A Alex fue el único al que se lo confesé. Creo que quería espantarlo. Pero esa tibieza que comenzaba a ser familiar no se extinguió. No hubo exhalaciones ruidosas, sollozos o maldiciones. Si lo sorprendí, él no lo demostró.
—Pero tu voz sigue intacta —dijo con su tono natural.
Me crucé de brazos y me obligué a permanecer impasible. Moría por reír, y tal vez esa era su intención, pero no se lo haría tan fácil.
—Lo cual te acabo de demostrar.
Alguien pasó junto a nosotros y fue la forma en la que comprendí que Alex no estaba dentro de la pista, tal vez ni siquiera llevaba patines.
—Entonces ¿quieres que sea tu guía?
—No necesito un guía.
Por un instante solo escuchaba el murmullo de las demás personas y el golpeteo de los patines en el hielo, pero esa calidez seguía ahí. Sonreí porque él debía estar barajando sus opciones en sus pensamientos. Tal vez se preguntaba si ya era muy tarde para escapar.
—¿Y qué es lo que necesitas?
Sabía que él estaba allí, junto a mí, pero era una experiencia extracorpórea; sentía que no era yo la que vivía lo que sucedía. Además, ¿qué hacía la estrella del baloncesto en mi pista? Quizás estaba en una cita con alguna de las chicas de la escuela y solo se acercó a mí por compromiso, aunque después de tantos años seguía con la incógnita, pues él nunca lo aclaró. Lo peor era que deseaba que se fuera porque lo único que quería era devolver. Desde el día anterior, mi estómago tenía una revoltura denigrante y los olores fuertes la exacerbaban. Y al parecer, Alex había comido unas papas con crema y cebolla.

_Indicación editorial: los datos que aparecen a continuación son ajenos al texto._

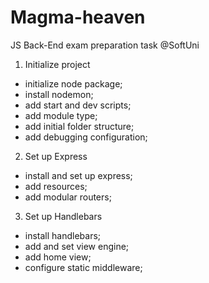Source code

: # Magma-heaven
JS Back-End exam preparation task @SoftUni

1. Initialize project
  - initialize node package;
  - install nodemon; 
  - add start and dev scripts;
  - add module type; 
  - add initial folder structure;
  - add debugging configuration; 
2. Set up Express
  - install and set up express; 
  - add resources; 
  - add modular routers;
3. Set up Handlebars
  - install handlebars; 
  - add and set view engine; 
  - add home view; 
  - configure static middleware; 
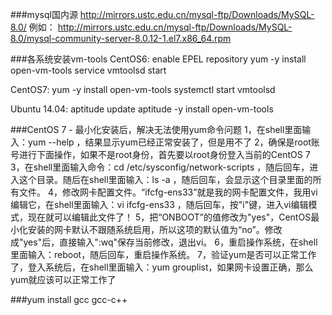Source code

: ###mysql国内源
http://mirrors.ustc.edu.cn/mysql-ftp/Downloads/MySQL-8.0/
例如：
http://mirrors.ustc.edu.cn/mysql-ftp/Downloads/MySQL-8.0/mysql-community-server-8.0.12-1.el7.x86_64.rpm

###各系统安装vm-tools
CentOS6:
enable EPEL repository
yum -y install open-vm-tools
service vmtoolsd start

CentOS7:
yum -y install open-vm-tools
systemctl start vmtoolsd

Ubuntu 14.04:
aptitude update
aptitude -y install open-vm-tools

###CentOS 7 - 最小化安装后，解决无法使用yum命令问题
1，在shell里面输入：yum --help ，结果显示yum已经正常安装了，但是用不了
2，确保是root账号进行下面操作，如果不是root身份，首先要以root身份登入当前的CentOS 7 
3，在shell里面输入命令：cd /etc/sysconfig/network-scripts ，随后回车，进入这个目录。随后在shell里面输入：ls -a ，随后回车，会显示这个目录里面的所有文件。
4，修改网卡配置文件。“ifcfg-ens33”就是我的网卡配置文件，我用vi编辑它，在shell里面输入：vi ifcfg-ens33 ，随后回车，按"i"键，进入vi编辑模式，现在就可以编辑此文件了！
5，把“ONBOOT”的值修改为"yes"，CentOS最小化安装的网卡默认不跟随系统启用，所以这项的默认值为“no”。修改成"yes"后，直接输入":wq"保存当前修改，退出vi。
6，重启操作系统，在shell里面输入：reboot，随后回车，重启操作系统。
7，验证yum是否可以正常工作了，登入系统后，在shell里面输入：yum grouplist，如果网卡设置正确，那么yum就应该可以正常工作了

###yum install gcc gcc-c++
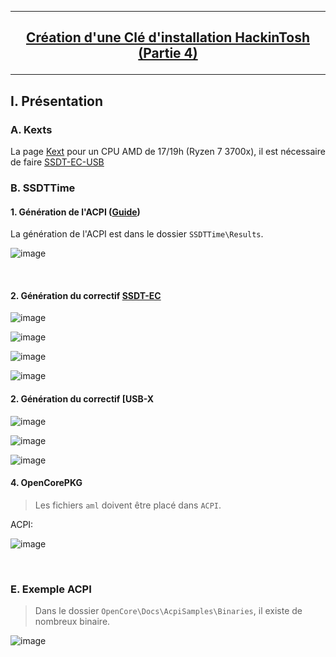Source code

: --------------------------------------------------------------------------------------------------------------------------
## <p align='center'> [Création d'une Clé d'installation HackinTosh (Partie 4)](https://dortania.github.io/OpenCore-Install-Guide/ktext.html#desktop) </p>

--------------------------------------------------------------------------------------------------------------------------
## I. Présentation
### A. Kexts
La page [Kext](https://dortania.github.io/OpenCore-Install-Guide/ktext.html#desktop) pour un CPU AMD de 17/19h (Ryzen 7 3700x), il est nécessaire de faire [SSDT-EC-USB](https://dortania.github.io/Getting-Started-With-ACPI/Universal/ec-fix.html)

### B. SSDTTime
#### 1. Génération de l'ACPI ([Guide](https://dortania.github.io/Getting-Started-With-ACPI/ssdt-methods/ssdt-easy.html))
La génération de l'ACPI est dans le dossier `SSDTTime\Results`.


![image](https://github.com/user-attachments/assets/7b1503dc-9b06-46fe-b8ef-cbbf55212099)

<br />

#### 2. Génération du correctif [SSDT-EC](https://dortania.github.io/Getting-Started-With-ACPI/Universal/ec-methods/ssdttime.html)

![image](https://github.com/user-attachments/assets/7d189d10-e5d2-4895-8881-194b8017a191)

![image](https://github.com/user-attachments/assets/17b539d7-3130-4b97-9b6d-b0bb7e2c6beb)

![image](https://github.com/user-attachments/assets/d2f7997c-95bb-480e-855d-917c8a710e2e)

![image](https://github.com/user-attachments/assets/2eab20db-ed41-4ff6-8b6b-7dff73d22f20)


#### 2. Génération du correctif [USB-X
![image](https://github.com/user-attachments/assets/d4e3c8bf-5690-4eff-8d11-5f2f4d38852a)

![image](https://github.com/user-attachments/assets/432043a7-47aa-4226-83f6-69f521086b7d)

![image](https://github.com/user-attachments/assets/97a9c2a0-3e2e-4043-a4c8-5082a5c1ba4a)



#### 4. OpenCorePKG
> Les fichiers `aml` doivent être placé dans `ACPI`.

ACPI:

![image](https://github.com/user-attachments/assets/de1595c9-d10e-48bd-bda0-aa3b64626dff)


<br />

### E. Exemple ACPI
> Dans le dossier `OpenCore\Docs\AcpiSamples\Binaries`, il existe de nombreux binaire. 

![image](https://github.com/user-attachments/assets/b86ea2d6-dc8c-42d7-8b79-991c8fde890f)
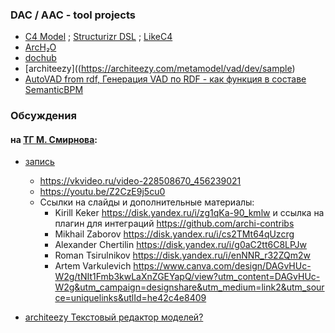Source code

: ### DAC / AAC - tool projects
- [C4 Model](https://c4model.com/) ; [Structurizr DSL](https://github.com/structurizr/dsl) ; [LikeC4](https://github.com/likec4/likec4)
- [ArcH₂O](https://hd-tech.ru/ru/product/5) 
- [dochub](https://dochub.info/main)
- [architeezy]((https://architeezy.com/metamodel/vad/dev/sample)
- [AutoVAD from rdf, Генерация VAD по RDF - как функция в составе SemanticBPM](https://github.com/bpmbpm/SemanticBPM/tree/main)

### Обсуждения
#### на [ТГ М. Смирнова](https://t.me/s/it_arch):
- [запись](https://t.me/it_arch/1729)
    - https://vkvideo.ru/video-228508670_456239021
    - https://youtu.be/Z2CzE9j5cu0
  - Ссылки на слайды и дополнительные материалы:
    - Kirill Keker https://disk.yandex.ru/i/zg1qKa-90_kmlw и ссылка на плагин для интеграций https://github.com/archi-contribs
    - ‎Mikhail Zaborov https://disk.yandex.ru/i/cs2TMt64qUzcrg
    - Alexander Chertilin https://disk.yandex.ru/i/g0aC2tt6C8LPJw
    - ‎Roman Tsirulnikov https://disk.yandex.ru/i/enNNR_r32ZQm2w
    - Artem Varkulevich https://www.canva.com/design/DAGvHUc-W2g/tNIt1Fmb3kwLaXnZGEYapQ/view?utm_content=DAGvHUc-W2g&utm_campaign=designshare&utm_medium=link2&utm_source=uniquelinks&utlId=he42c4e8409

- [architeezy Текстовый редактор моделей?](https://habr.com/ru/companies/architeezy/articles/938340/)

Era en lo único que podía pensar: él tuvo un gesto hermoso conmigo y yo hacía hasta lo imposible por no arruinarle los tenis.
Estaba perdida por él mucho antes de lo del experimento, y en ese instante, ahí parado junto a mí, estaba hablándome como un ser humano… En ese instante sentí que me había enamorado de él.
—Un compañero de baile. —Eso era lo que necesitaba.
Me tomó de la mano y tuve que obligarme a permanecer serena. No podía ahuyentarlo, pues era consciente de que él era mi única oportunidad. Me levantó el brazo con delicadeza para llevarlo por encima de mi cabeza y giré con los ojos humedecidos y una sonrisa enorme en mis labios. Sin saberlo, Alexander Price me salvó ese día.
Por eso, cuando unos meses después me pidió besarnos para así no parecer un imbécil cuando intentara hacerlo con Madeline Edwards, acepté. Era muy consciente de que mis posibilidades de besarme con otro chico eran nulas porque ¿qué otro chico iba a querer hacerlo? Si ya de por sí en la escuela todos me odiaban por haberles robado a su estrella.
Además, ese día estaba muy orgullosa de él: Alex era un canadiense que nunca se había subido a unos patines, ni siquiera tenía un jugador de hockey favorito. Sabía que las competencias quedarían en pausa un par de años, pero ese día él no se cayó.
Cuando la práctica terminó, extendí los brazos y él dio un paso hacia mí, por lo que fue muy fácil abrazarlo en tanto daba saltitos de un pie al otro. Salimos tomados de la mano de la pista y nos sentamos en la banca a desatarnos los patines.
—Eres magnífico.
—Eso ya lo sabía.
Reí, siempre tonteábamos así. Su ego siempre estaba en la estratósfera y a mí me hacía mucha gracia. Estaba segura de que esa característica era la que nos daba cierta normalidad.